Your assignment => Your answer should be the lines of the material that include the word "geht".

Supplied material =>
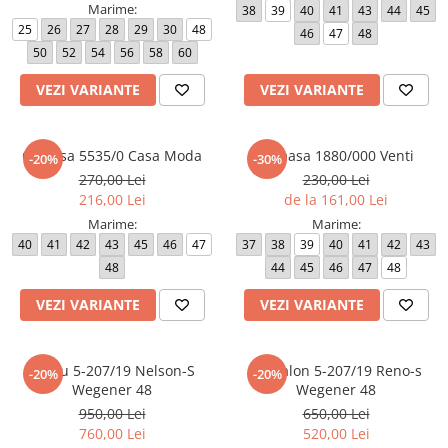
Marime:
38
39
40
41
43
44
45
25
26
27
28
29
30
48
46
47
48
50
52
54
56
58
60
VEZI VARIANTE
VEZI VARIANTE
Camasa 5535/0 Casa Moda
Camasa 1880/000 Venti
-20%
-30%
270,00 Lei
230,00 Lei
216,00 Lei
de la 161,00 Lei
Marime:
Marime:
40
41
42
43
45
46
47
37
38
39
40
41
42
43
48
44
45
46
47
48
VEZI VARIANTE
VEZI VARIANTE
Sacou 5-207/19 Nelson-S
Pantalon 5-207/19 Reno-s
-20%
-20%
Wegener 48
Wegener 48
950,00 Lei
650,00 Lei
760,00 Lei
520,00 Lei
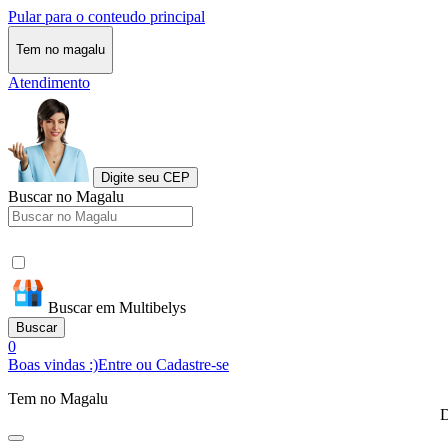
Pular para o conteudo principal
Tem no magalu
Atendimento
Digite seu CEP
Buscar no Magalu
Buscar em Multibelys
Buscar
0
Boas vindas :)
Entre ou Cadastre-se
Tem no Magalu
D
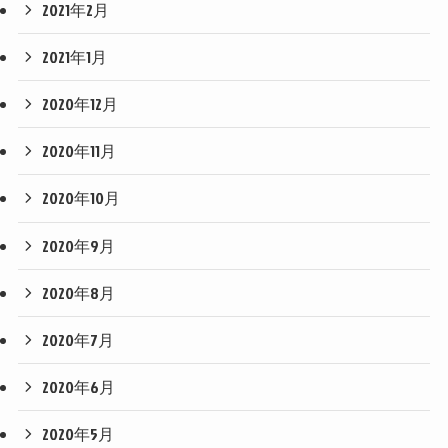
2021年2月
2021年1月
2020年12月
2020年11月
2020年10月
2020年9月
2020年8月
2020年7月
2020年6月
2020年5月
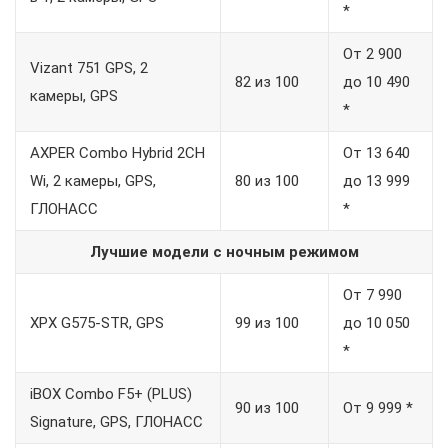
*
От 2 900
Vizant 751 GPS, 2
82 из 100
до 10 490
камеры, GPS
*
AXPER Combo Hybrid 2CH
От 13 640
Wi, 2 камеры, GPS,
80 из 100
до 13 999
ГЛОНАСС
*
Лучшие модели с ночным режимом
От 7 990
XPX G575-STR, GPS
99 из 100
до 10 050
*
iBOX Combo F5+ (PLUS)
90 из 100
От 9 999 *
Signature, GPS, ГЛОНАСС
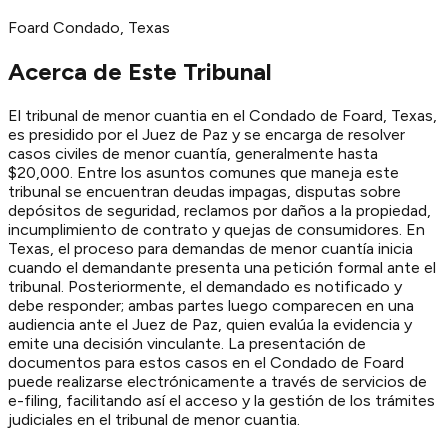
Foard
Condado
, Texas
Acerca de Este Tribunal
El tribunal de menor cuantia en el Condado de Foard, Texas,
es presidido por el Juez de Paz y se encarga de resolver
casos civiles de menor cuantía, generalmente hasta
$20,000. Entre los asuntos comunes que maneja este
tribunal se encuentran deudas impagas, disputas sobre
depósitos de seguridad, reclamos por daños a la propiedad,
incumplimiento de contrato y quejas de consumidores. En
Texas, el proceso para demandas de menor cuantía inicia
cuando el demandante presenta una petición formal ante el
tribunal. Posteriormente, el demandado es notificado y
debe responder; ambas partes luego comparecen en una
audiencia ante el Juez de Paz, quien evalúa la evidencia y
emite una decisión vinculante. La presentación de
documentos para estos casos en el Condado de Foard
puede realizarse electrónicamente a través de servicios de
e-filing, facilitando así el acceso y la gestión de los trámites
judiciales en el tribunal de menor cuantia.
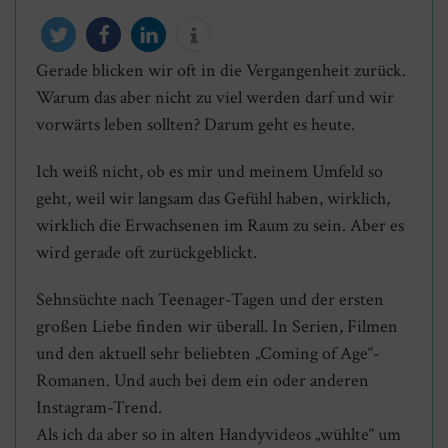
Gerade blicken wir oft in die Vergangenheit zurück.
twittern
teilen
mitteilen
info
Warum das aber nicht zu viel werden darf und wir
vorwärts leben sollten? Darum geht es heute.
Ich weiß nicht, ob es mir und meinem Umfeld so
geht, weil wir langsam das Gefühl haben, wirklich,
wirklich die Erwachsenen im Raum zu sein. Aber es
wird gerade oft zurückgeblickt.
Sehnsüchte nach Teenager-Tagen und der ersten
großen Liebe finden wir überall. In Serien, Filmen
und den aktuell sehr beliebten „Coming of Age“-
Romanen. Und auch bei dem ein oder anderen
Instagram-Trend.
Als ich da aber so in alten Handyvideos „wühlte“ um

Answer section =>
vorwärts leben sollten? Darum geht es heute.
geht, weil wir langsam das Gefühl haben, wirklich,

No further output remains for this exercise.